### GIVEN PASSAGE
----------------------------------------
5 Ways to Nurse Your Holiday Spending Hangover


At the end of 2016, a quarter of consumers said they expected to rack up holiday debt. Of those shoppers, 66 percent said it would probably take them three months or more to pay it all off. That’s a lot of shopping.

“Most, if not all, of us have been there,” says Ryan Frailich, a Financial Planner in New Orleans. “We forgot about four people we needed gifts for and underestimated how expensive traveling would be. Before you know it, our December credit card bill is double what we expected. The good news is, for many, this is manageable.”

If you’re in a post-holiday spending haze, your first order of business is to come up with a solid debt payoff plan. Beyond that, here’s what you can do to fix your finances now, supercharge your debt payoff, and prepare your budget for next year’s spending craze.


Whether it’s a top that doesn’t fit or a camouflage-patterned Snuggie you'll never use, try to return any unwanted gifts and gift cards you received this year, says Kendal Perez of Coupon Sherpa.

“Return them for cash and use the money you receive to pay down your holiday debt,” Perez says. “If you don't have a gift receipt and receive store credit for your return, you can sell your gift card through sites like for up to 90 percent of the card's value in cash.”


It’s easier said than done, but a side gig or two could really boost your debt payoff goal. “Love dogs? Dogsit your way to being out of debt," says Frailich. "Got an extra room? Airbnb can bring in great cash flow for a short period of time if you need it. Find a way to boost your earnings so you can rid yourself of the debt ASAP.”

When you're using your extra cash to bail yourself out of debt rather than, say, buy a new pair of sneakers, the money doesn't seem to go as far. “Once people are in debt, an extra $300 doesn't feel as big as when they were debt free,” Frailich says. But this is precisely when every penny matters. As your debt increases, so does the interest you rack up. As you pay down your principal balance, even if it’s by a small amount, your interest payments will also decrease.
----------------------------------------
### WHAT THIS EXERCISE ASKS
1. According to the holiday spending article, beyond making a debt payoff plan, what three things can readers do? List all three.
2. In the holiday spending article, how long did 66 percent of the shoppers expecting holiday debt think it would take to pay it all off?
3. Please duplicate the part of the holiday spending article that opens with the words containing "When you're using" and closes with "will also decrease.".
The lines after this come from another source.
----------------------------------------
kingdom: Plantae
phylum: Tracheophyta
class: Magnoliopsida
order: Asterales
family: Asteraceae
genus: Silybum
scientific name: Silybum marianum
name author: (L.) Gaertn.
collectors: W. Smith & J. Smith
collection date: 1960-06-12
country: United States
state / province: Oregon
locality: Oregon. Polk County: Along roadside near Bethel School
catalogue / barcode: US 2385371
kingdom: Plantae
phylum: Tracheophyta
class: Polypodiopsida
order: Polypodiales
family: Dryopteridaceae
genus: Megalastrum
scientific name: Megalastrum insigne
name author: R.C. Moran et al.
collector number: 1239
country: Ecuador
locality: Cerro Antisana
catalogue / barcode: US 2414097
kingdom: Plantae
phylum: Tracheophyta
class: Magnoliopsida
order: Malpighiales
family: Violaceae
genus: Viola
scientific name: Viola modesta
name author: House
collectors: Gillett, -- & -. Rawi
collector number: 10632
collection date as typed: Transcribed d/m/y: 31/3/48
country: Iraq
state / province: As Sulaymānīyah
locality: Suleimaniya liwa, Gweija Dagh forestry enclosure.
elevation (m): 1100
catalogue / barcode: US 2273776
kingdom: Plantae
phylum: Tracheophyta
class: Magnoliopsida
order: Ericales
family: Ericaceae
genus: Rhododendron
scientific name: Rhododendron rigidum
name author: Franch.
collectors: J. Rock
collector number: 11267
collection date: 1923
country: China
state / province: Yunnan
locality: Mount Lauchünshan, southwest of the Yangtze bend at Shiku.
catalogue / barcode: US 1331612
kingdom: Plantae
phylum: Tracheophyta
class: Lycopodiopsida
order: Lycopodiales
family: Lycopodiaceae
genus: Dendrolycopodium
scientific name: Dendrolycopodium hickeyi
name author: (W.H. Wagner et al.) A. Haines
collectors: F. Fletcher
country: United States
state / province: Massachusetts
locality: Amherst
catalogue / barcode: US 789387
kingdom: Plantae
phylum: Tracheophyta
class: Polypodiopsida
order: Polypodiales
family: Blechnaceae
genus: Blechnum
----------------------------------------
### PER-TASK OUTPUTS
1.
- Fix your finances now
- Supercharge your debt payoff
- Prepare your budget for next year's spending craze

2. Three months or more.

3.
When you're using your extra cash to bail yourself out of debt rather than, say, buy a new pair of sneakers, the money doesn't seem to go as far. “Once people are in debt, an extra $300 doesn't feel as big as when they were debt free,” Frailich says. But this is precisely when every penny matters. As your debt increases, so does the interest you rack up. As you pay down your principal balance, even if it’s by a small amount, your interest payments will also decrease.